The CSIRO’s digital arm Data61 today provided an update on its data privacy tool that uses AI to help share important datasets publicly in a safer way.
Still under development, it is already being used by the NSW government to analyse COVID-19 spread information, domestic violence data collected during the COVID-19 lockdown, and public transport usage for potential sharing but won’t be made available to the wider public until 2022.
Known as Personal Information Factor (PIF) tool, the software uses an algorithm to identify the risks that sensitive, de-identified, and personal information within a dataset can be re-identified and matched to its owner.
PIF generates a “score” for each dataset which is then used to inform if data can be safely shared and what protection mechanisms should be applied for sharing data.

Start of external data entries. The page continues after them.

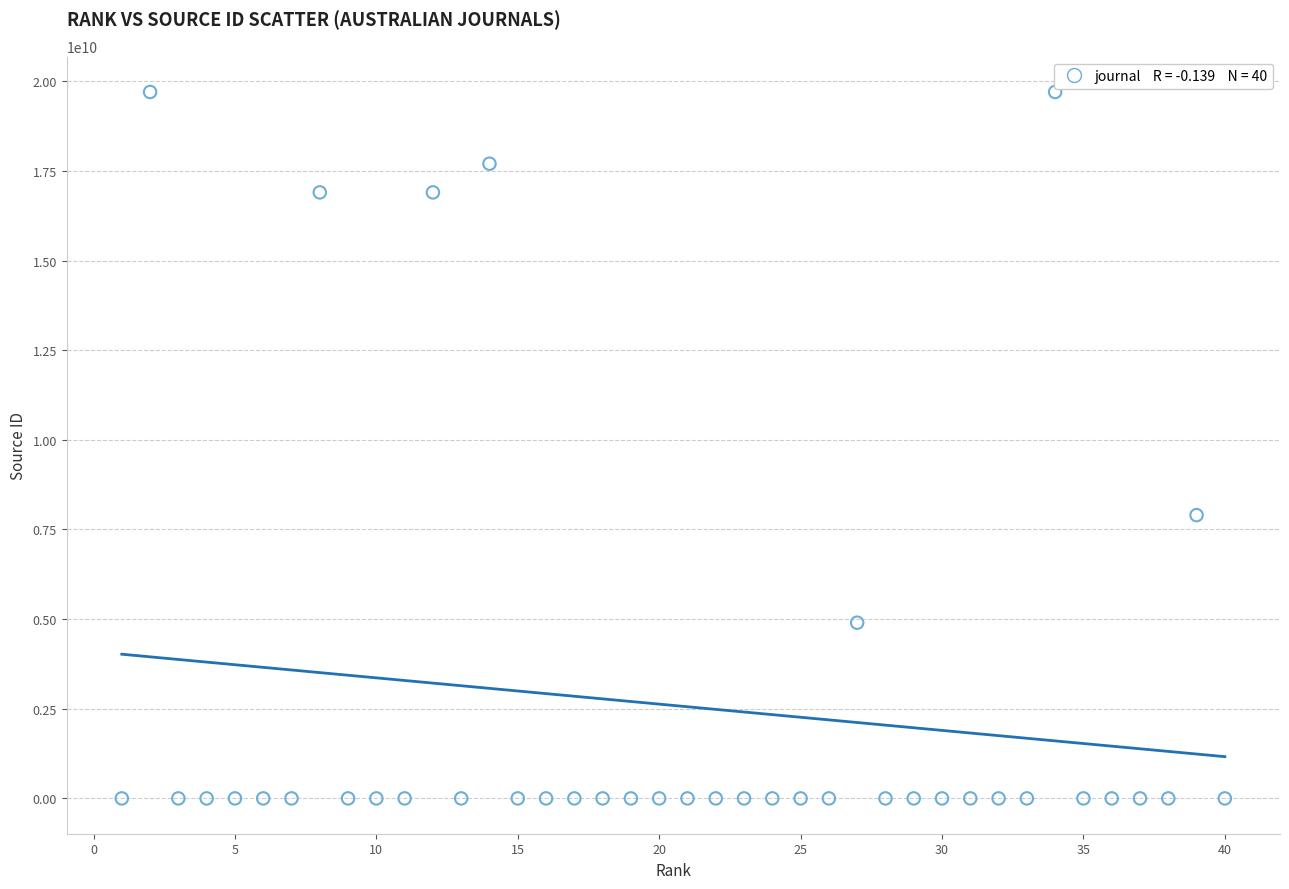

What is the range of Y values (max minus min)?

19700189540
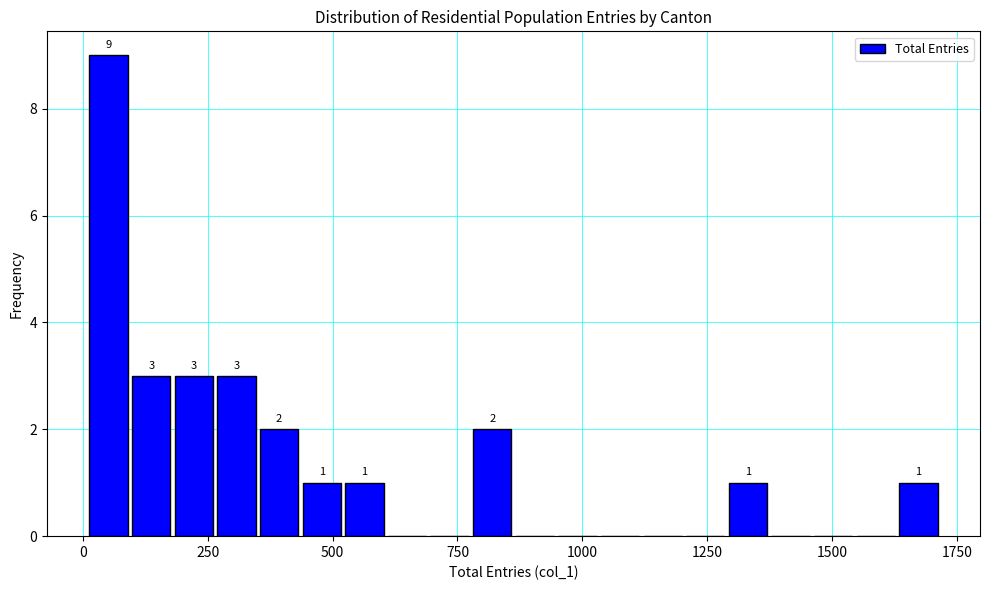

Around what value on the x-axis is the tallest bar? Give the approximate position of its centre, as read against the axis.

50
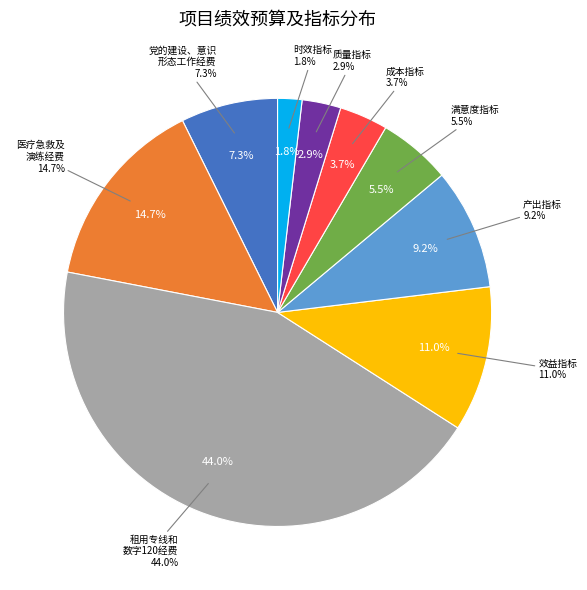

Is it true that 时效指标 is 2% of the pie?

True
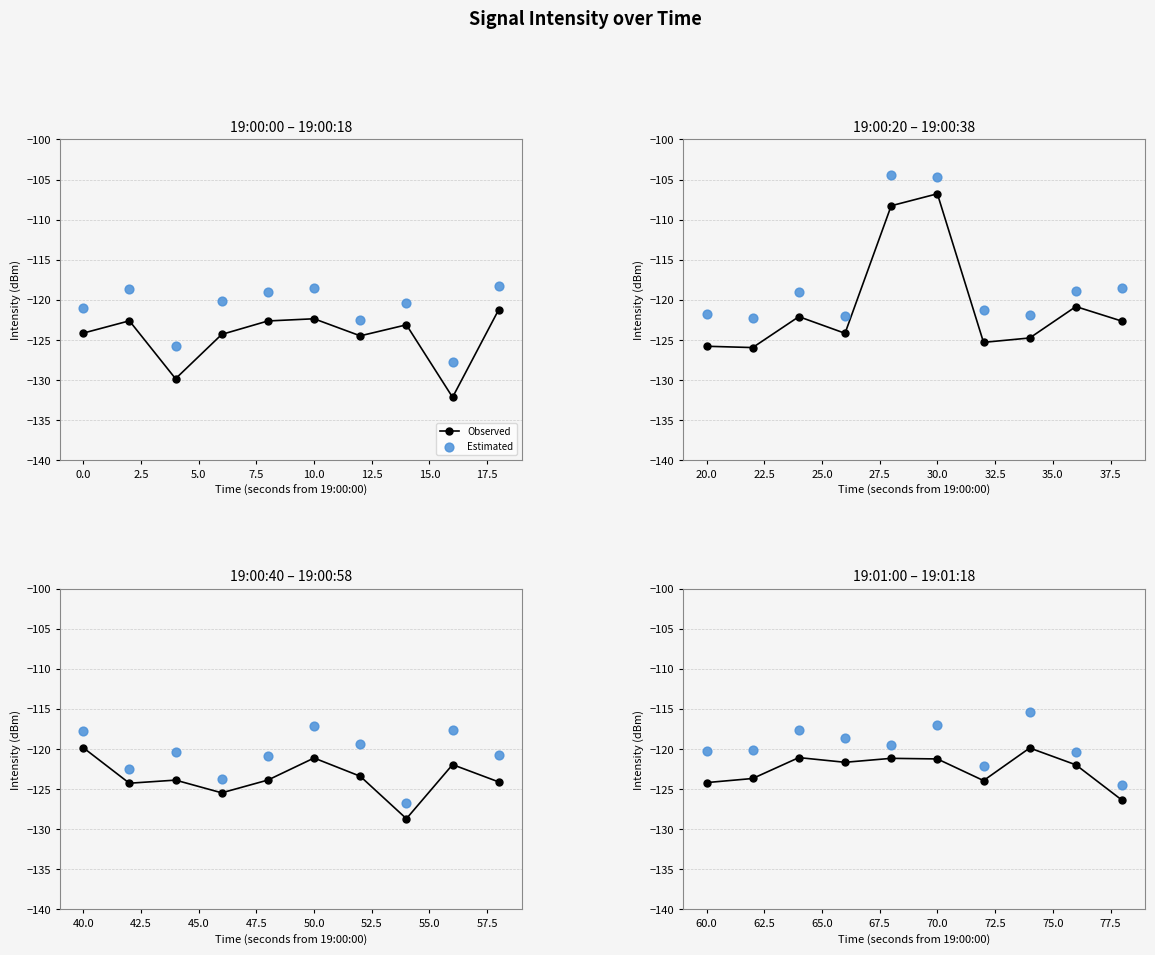

What are all the series names shown in the legend?

Observed, Estimated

PIF is the result of a multi-year project between Data61, state governments, the Australian Computer Society (ACS), and several other groups.
The ACS first proposed a privacy-enhancing tool for data sharing in 2018. Which-50 revealed the PIF project in 2019, including concerns that an automated approach could lead to a box-ticking compliance culture for data sharing.
- Read more: Cover Story: In The Rush To Lead The World, Australia’s Data Sharing Frameworks Are Creating More Risks
In 2020 the CSIRO’s Data61 joined the project along with the Cyber Security Cooperative Research Centre.
Unprecedented privacy tool
Today the tool was presented as an evolving way for privacy experts – who traditionally undertake privacy risk assessment – to use computer models to validate this work.
“There’s no other piece of software like the PIF tool,” said Dr Ian Oppermann, the NSW Government’s Chief Data Scientist who has led the development of PIF.
“Every day, it helps us analyse the security and privacy risks of releasing de-identified datasets of people infected with COVID-19 in NSW and the testing cases for COVID-19, allowing us to minimise the re-identification risk before releasing to the public.”
The CSCRC’s Research Director, Professor Helge Janicke, said PIF offered a new “scale on which you can understand the risk” of sharing information.
“Data analysis is well understood but how good the output is once shared is very difficult to understand.
“Hence, the metrics-based approach and analysis that underpins PIF is hugely valuable in achieving the ethical and responsible sharing of critical data, with this technology allowing data owners to fully assess the risks and residual impacts associated with data sharing.”